[WRITTEN PROBLEM]
Answer these from the holiday food text below.
(a) Which two spices go into the caramel sauce for the peeled mandarins?
(b) Which turkeys tend to have a fuller, gamier taste?
(c) What is mixed with the roasting-tin juices to make the orange sauce for turkey?

Nowadays, we're spoilt for choice when it comes to which variety of mandarin orange we choose to stuff in our stockings, but whether it's a tangerine, Clementine or satsuma they are just as lovely out of the stocking as in. I love them piled high in gleaming towers in the fruit bowl, but I also use them in desserts, peeled and bubbled in a caramel sauce with star anise and cinnamon, with a dash of Grand Marnier, or as a glaze for roast meats. Orange can work well with turkey, mixed with the juices from the roasting tin and a little cornstarch, and poured over the roasted bird before serving.
It's nice to ring the changes with turkey, or even choose other meats such as white cockerel, venison, saddle of lamb or Rib of Beef for your centrepiece. After all, the Christmas meal is the traditional time to try something special or extravagant. While white turkeys are larger - thus offering slightly more meat - blacks and bronzes tend to have a fuller, gamier taste and there are some great organic and free-range options out there. You can also get creative with your stuffings: pork and apple, cranberry and chestnut, dried fig and apricot, alongside a nice herby butter slathered under the skin.

[GIVEN INFORMATION]
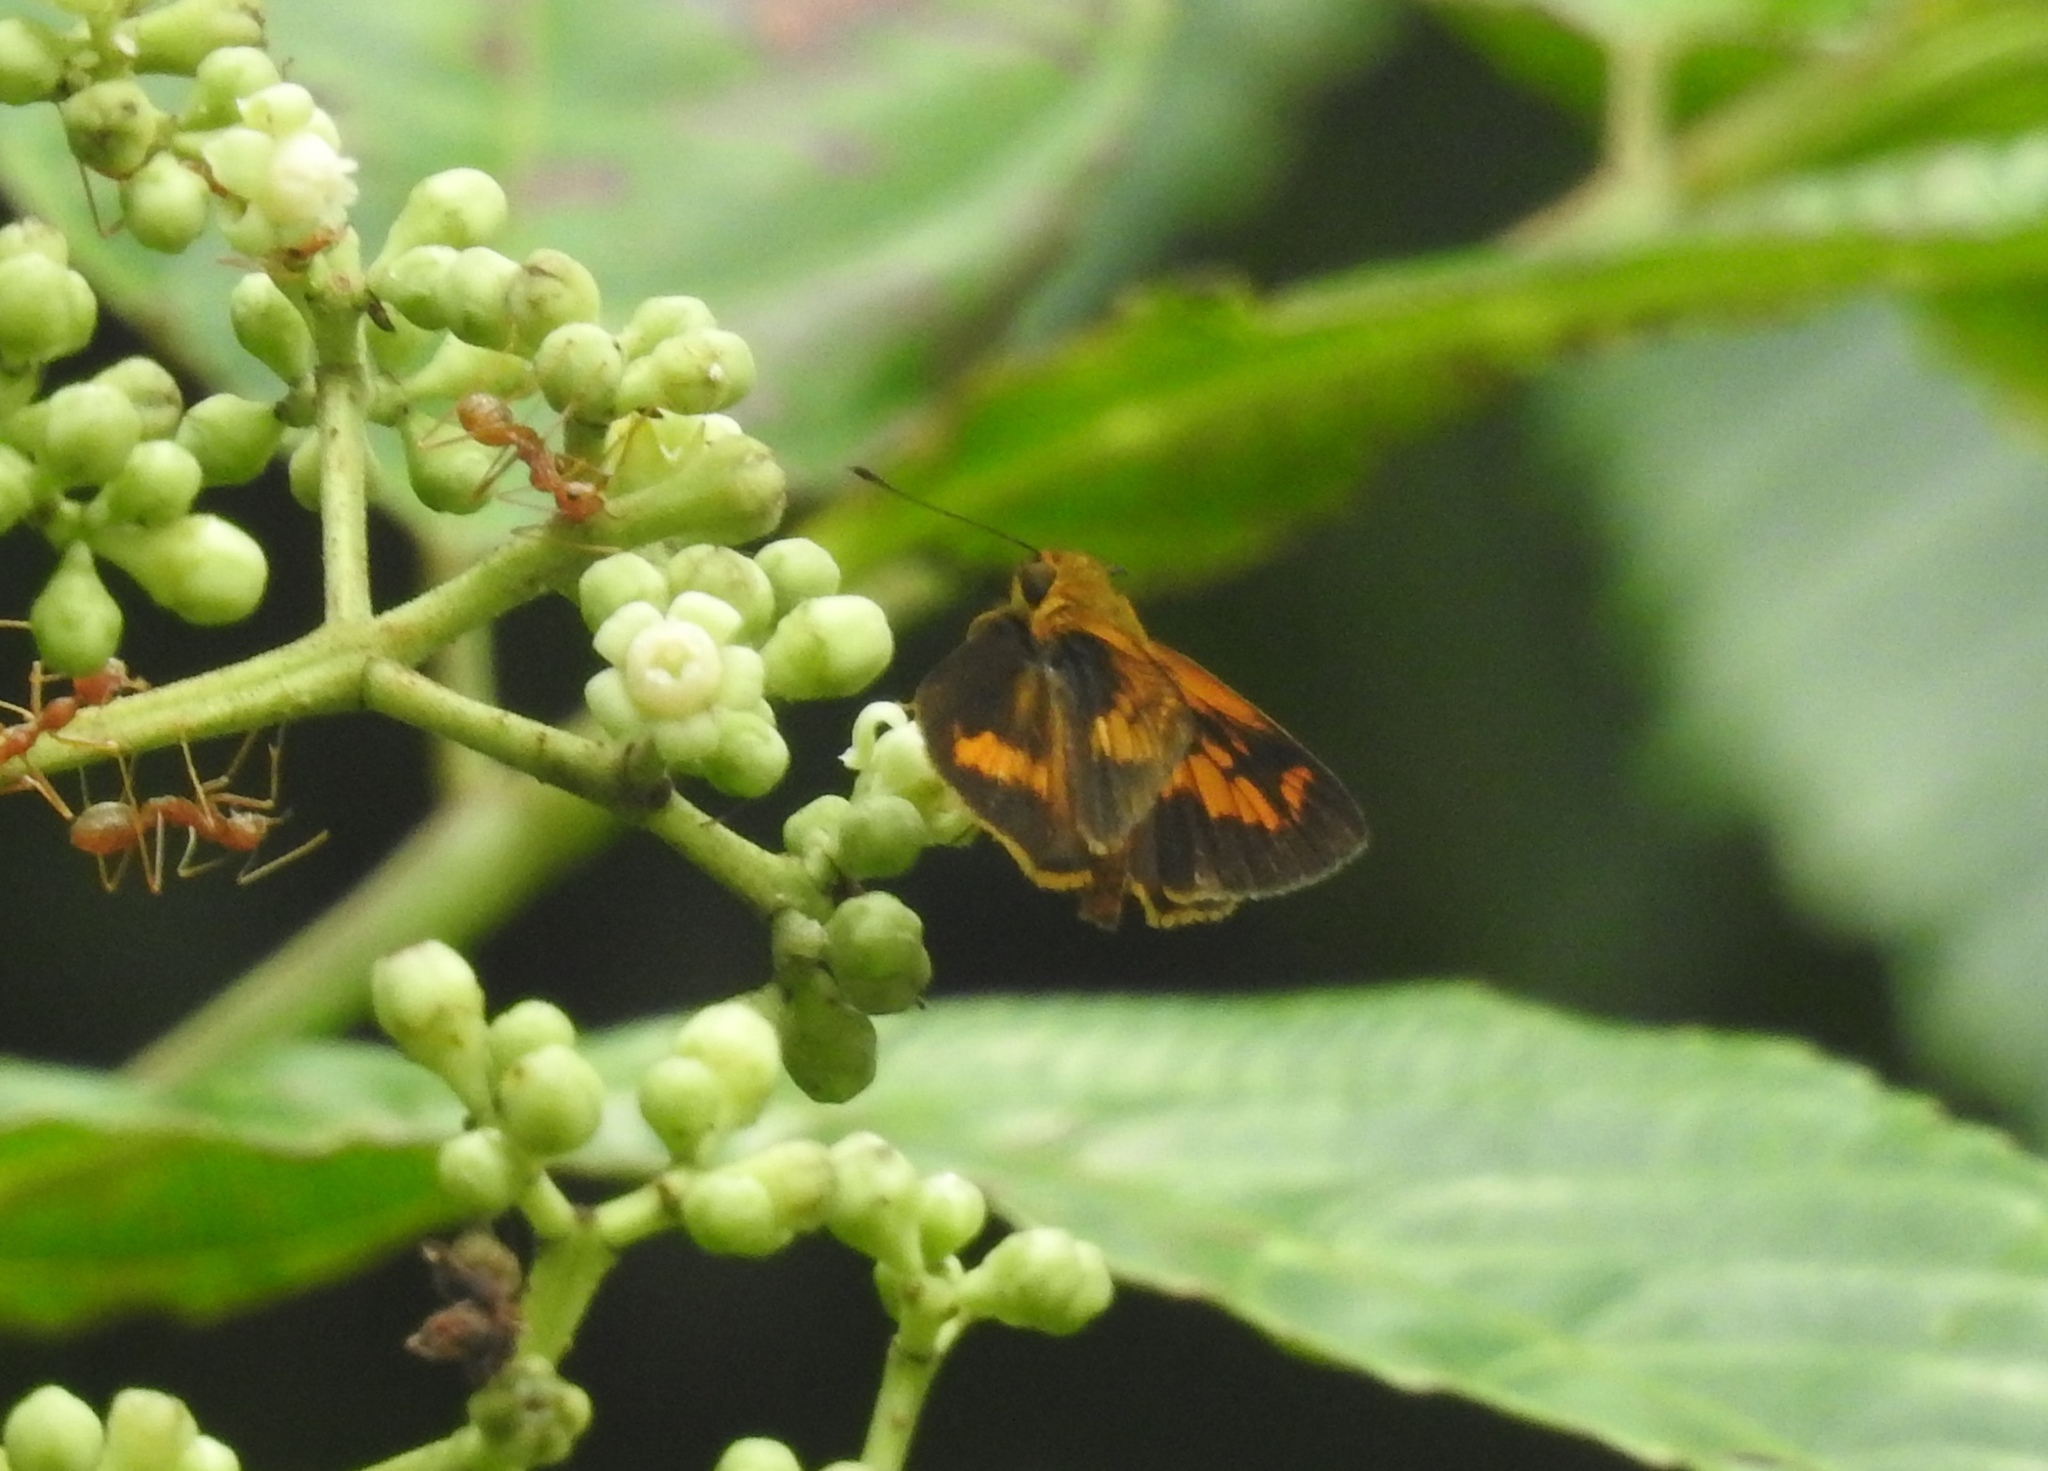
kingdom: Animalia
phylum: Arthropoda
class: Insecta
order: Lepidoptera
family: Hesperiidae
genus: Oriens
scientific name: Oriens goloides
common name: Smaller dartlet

...

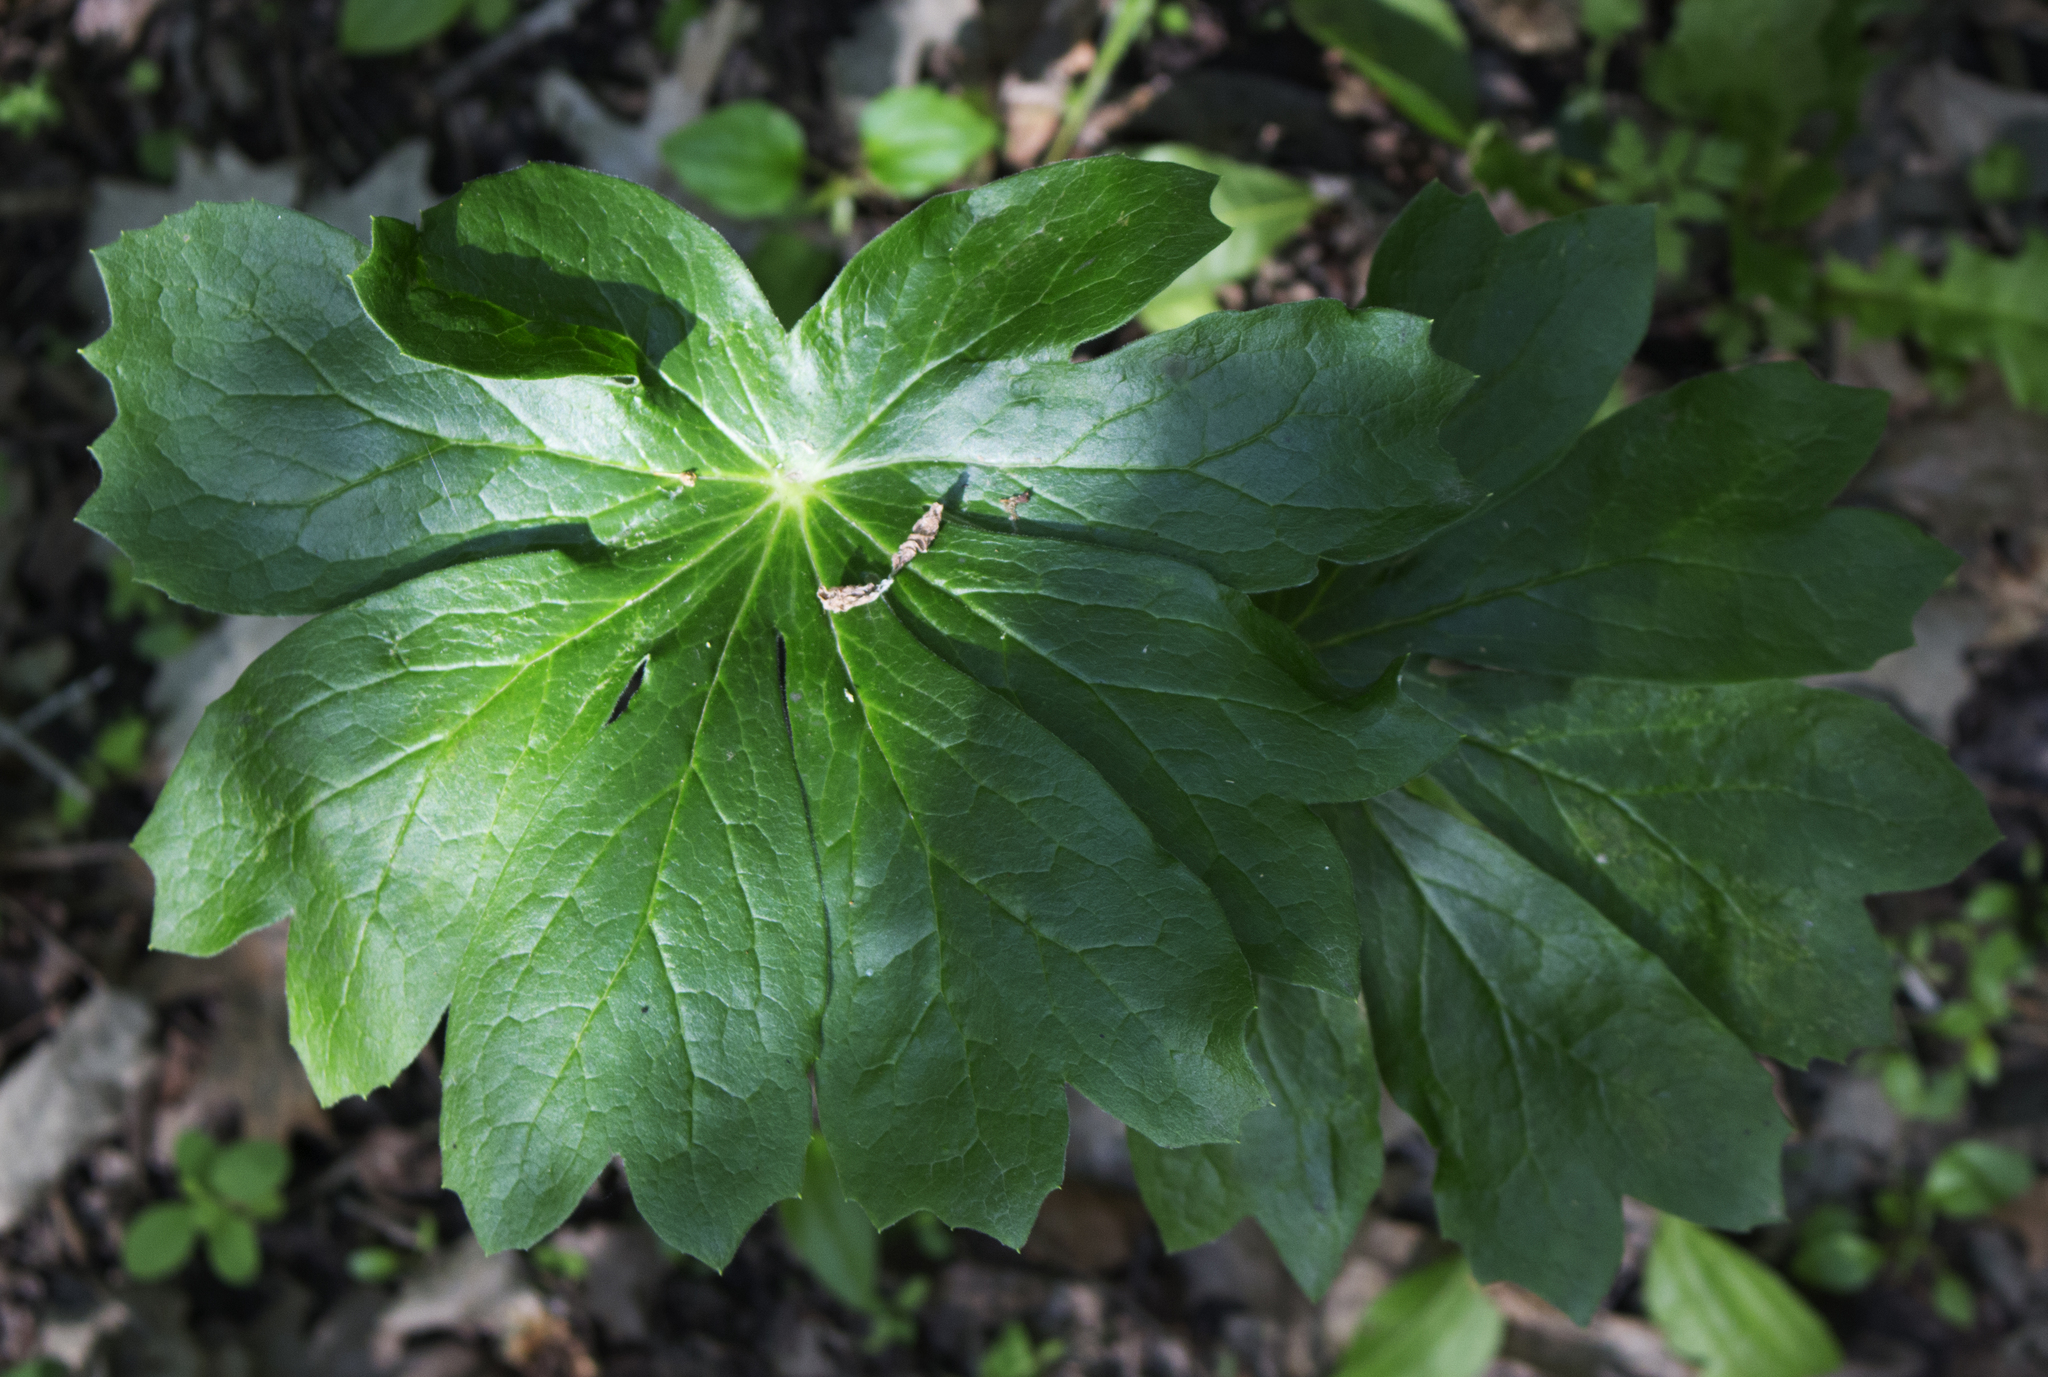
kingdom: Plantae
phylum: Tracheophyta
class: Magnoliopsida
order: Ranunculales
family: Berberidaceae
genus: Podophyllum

* * *

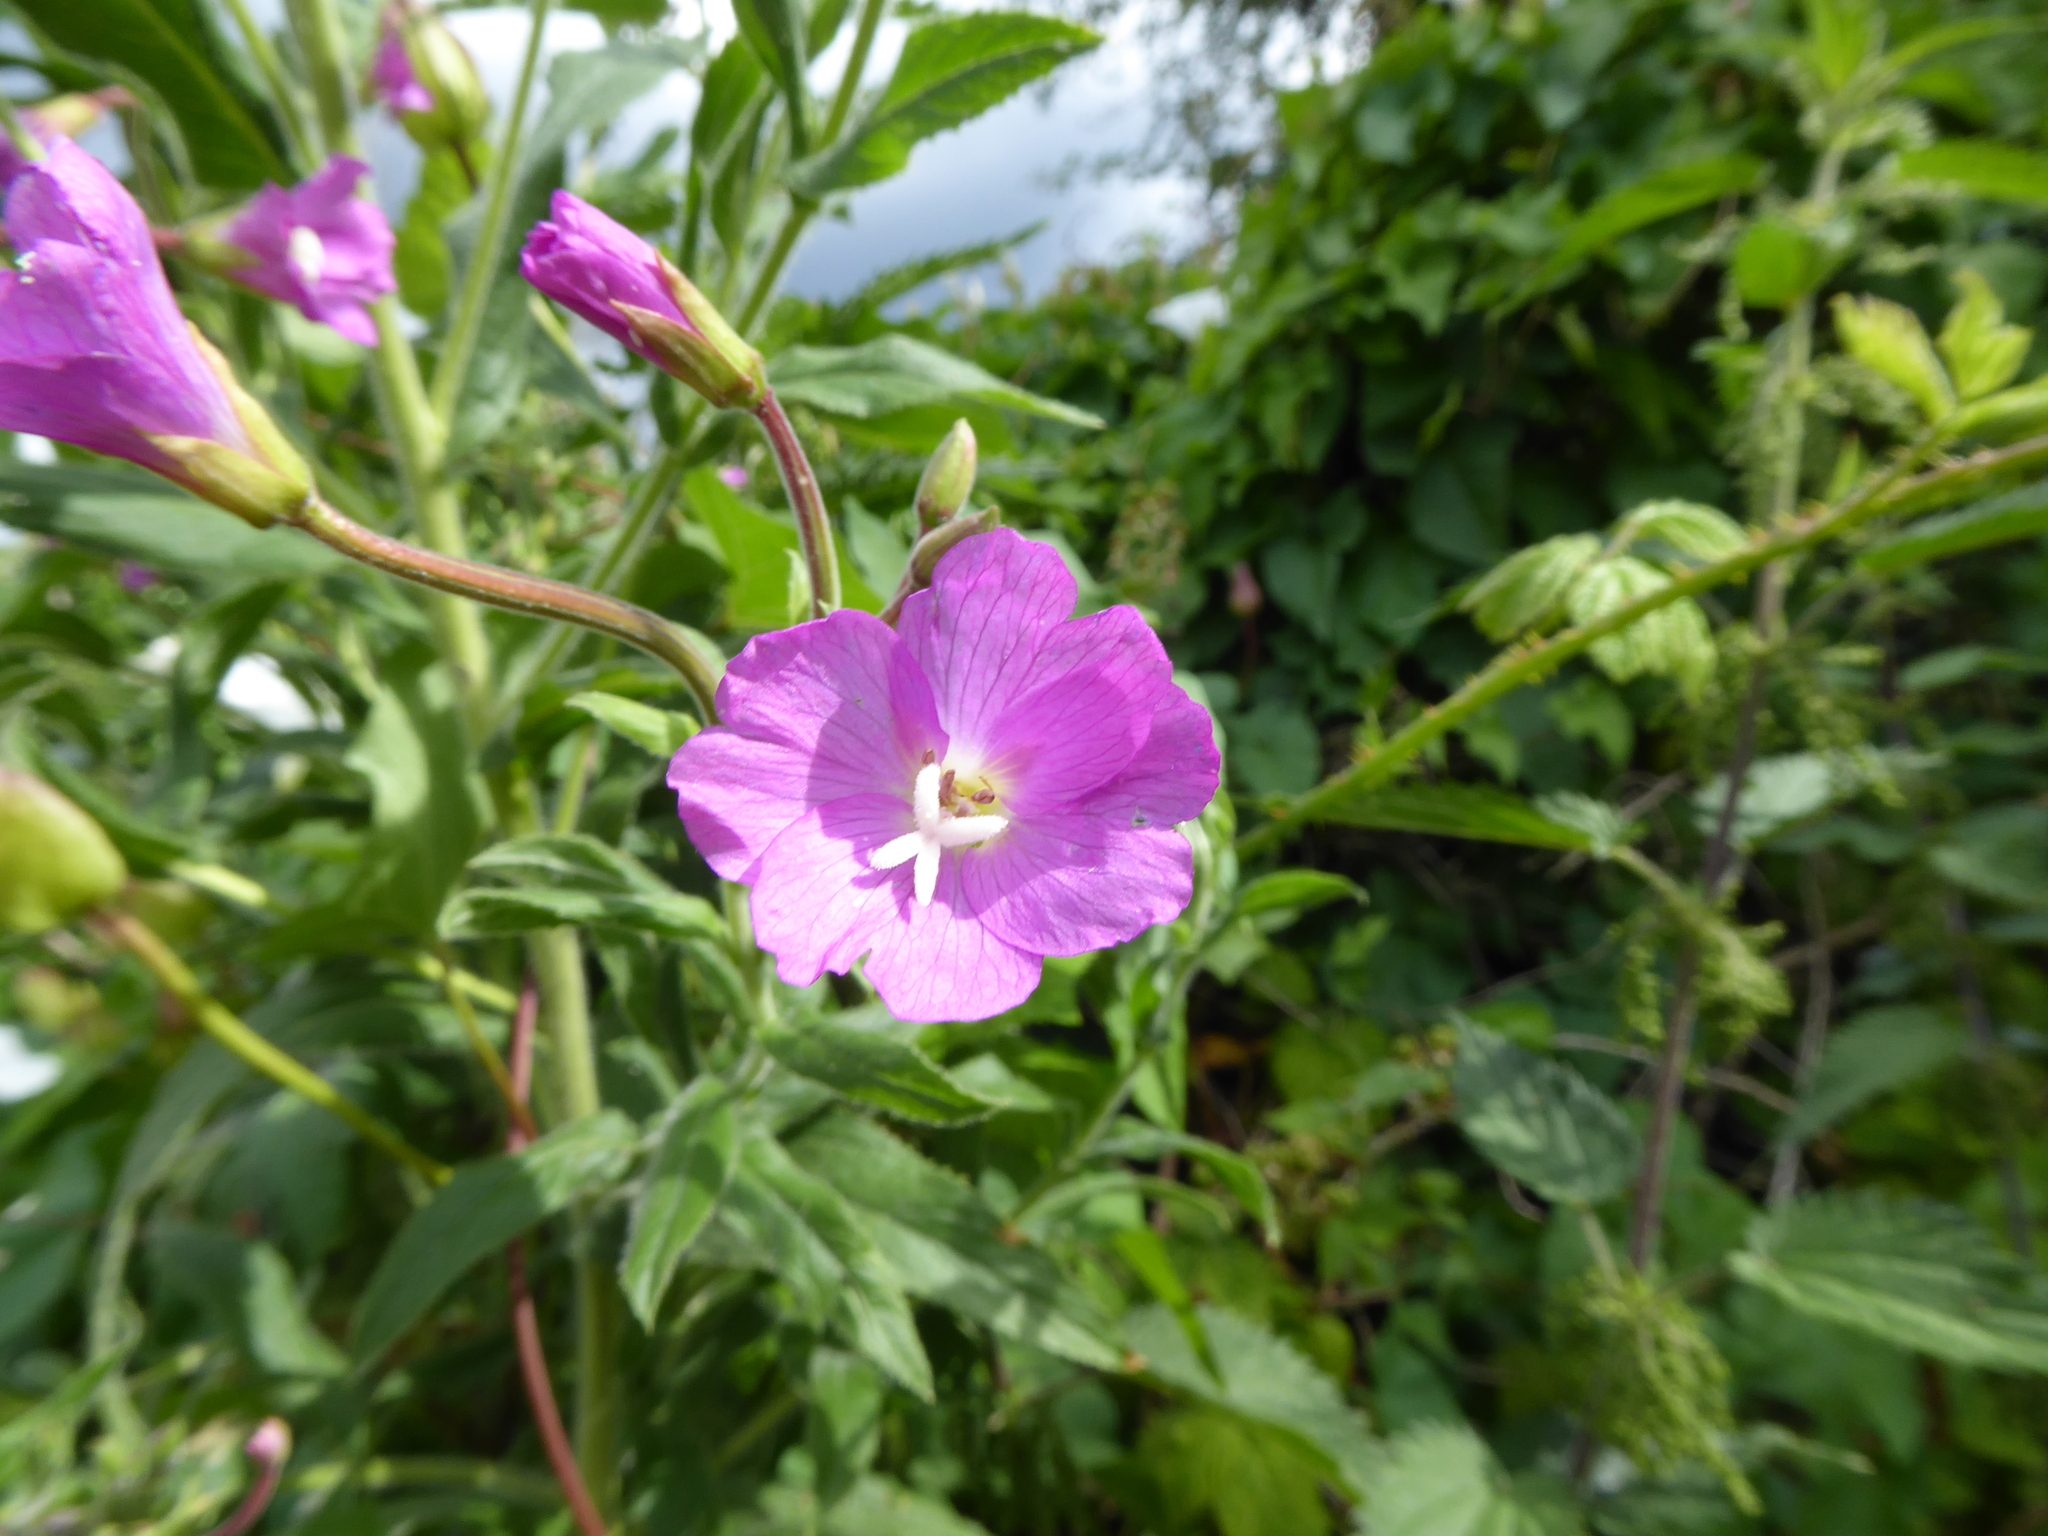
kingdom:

[RESULT OF THIS EXERCISE]
(a) Star anise and cinnamon.
(b) Blacks and bronzes.
(c) Orange and a little cornstarch.